More recently, a 2019 study published in Diabetes showed evidence of increased risk for certain cancers (pancreatic, kidney, uterine, cervical) but no increased risk for cancer overall.
However, the reasons for this association between metabolic syndrome and cancer remain unclear, and the effect of the fluctuating nature of metabolic syndrome over time on long-term cancer risk has not been explored, the researchers wrote.
What Does New Study Add to Other Research on Metabolic Syndrome and Cancer Risk?
In the new study, published in Cancer on March 11 (doi: 10.1002/cncr.35235), 44,115 adults in China were separated into four trajectories based on metabolic syndrome scores for the period from 2006 to 2010. The scores were based on clinical evidence of metabolic syndrome, defined using the International Diabetes Federation criteria of central obesity and the presence of at least two other factors including increased triglycerides, decreased HDL cholesterol, high blood pressure (or treatment for previously diagnosed hypertension), and increased fasting plasma glucose (or previous diagnosis of type 2 diabetes).
The average age of the participants was 49 years. The four trajectories of metabolic syndrome were low-stable (10.56% of participants), moderate-low (40.84%), moderate-high (41.46%), and elevated-increasing (7.14%), based on trends from the individuals’ initial physical exams on entering the study.

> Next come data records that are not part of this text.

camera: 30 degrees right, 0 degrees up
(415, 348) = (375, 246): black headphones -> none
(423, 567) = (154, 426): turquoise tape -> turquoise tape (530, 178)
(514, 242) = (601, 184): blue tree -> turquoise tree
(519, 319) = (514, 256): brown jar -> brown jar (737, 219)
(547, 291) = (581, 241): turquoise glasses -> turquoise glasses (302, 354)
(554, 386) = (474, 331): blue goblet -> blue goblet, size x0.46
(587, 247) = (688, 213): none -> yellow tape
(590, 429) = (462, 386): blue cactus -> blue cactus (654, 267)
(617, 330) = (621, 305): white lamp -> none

Over a median follow-up period of 9.4 years (from 2010 to 2021), 2,271 cancer diagnoses were reported in the study population. Those with an elevated-increasing metabolic syndrome trajectory had 1.3 times the risk of any cancer compared with those in the low-stable group. Risk for breast cancer, endometrial cancer, kidney cancer, colorectal cancer, and liver cancer in the highest trajectory group were 2.1, 3.3, 4.5, 2.5, and 1.6 times higher, respectively, compared to the lowest group. The increased risk in the elevated-trajectory group for all cancer types persisted when the low-stable, moderate-low, and moderate-high trajectory pattern groups were combined.

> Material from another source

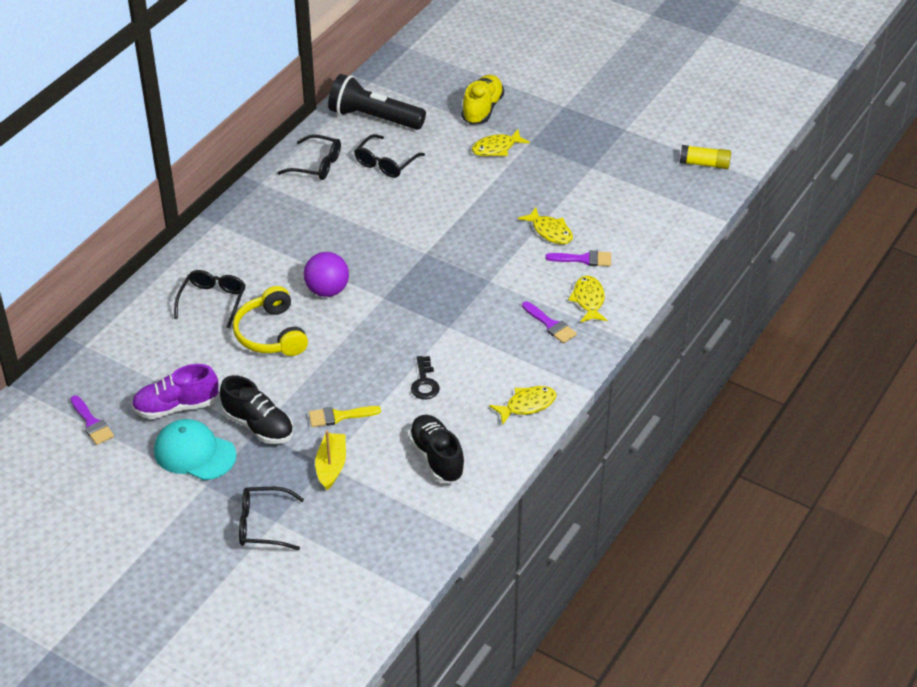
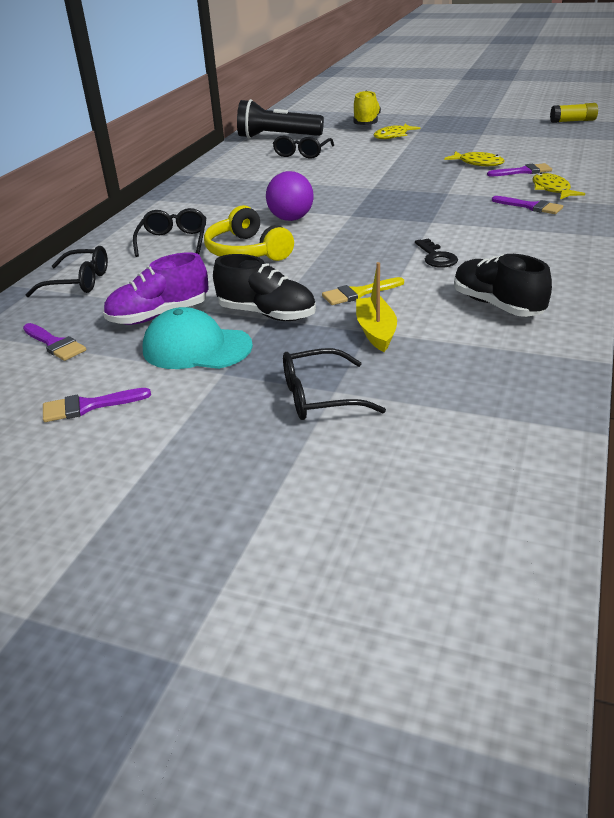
camera: 10 degrees left, 10 degrees down
(106, 497) = (88, 406): none -> purple brush
(317, 165) = (240, 162): black glasses -> black glasses (79, 282)
(527, 405) = (560, 255): yellow fish -> none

The researchers also examined the impact of chronic inflammation and found that individuals with persistently high metabolic syndrome scores and concurrent chronic inflammation had the highest risks of breast, endometrial, colon, and liver cancer. However, individuals with persistently high metabolic syndrome scores and no concurrent chronic inflammation had the highest risk of kidney cancer.
What Are the Limitations of This Research?
The researchers of the current study acknowledged the lack of information on other causes of cancer, including dietary habits, hepatitis C infection, and Helicobacter pylori infection. Other limitations include the focus only on individuals from a single community of mainly middle-aged men in China that may not generalize to other populations.
Also, the metabolic syndrome trajectories did not change much over time, which may be related to the short 4-year study period.
What Is the Takeaway Message for Clinical Practice?
The results suggest that monitoring and managing metabolic syndrome could help reduce cancer risk, the researchers concluded.
“This research suggests that proactive and continuous management of metabolic syndrome may serve as an essential strategy in preventing cancer,” senior author Han-Ping Shi, MD, PhD, of Capital Medical University in Beijing, said in a press release accompanying the study.
More research is needed to assess the impact of these interventions on cancer risk, he noted. However, the data from the current study can guide future research that may lead to more targeted treatments and more effective preventive strategies, he said in a statement.
The study was supported by the National Key Research and Development Program of China. The researchers had no financial conflicts to disclose.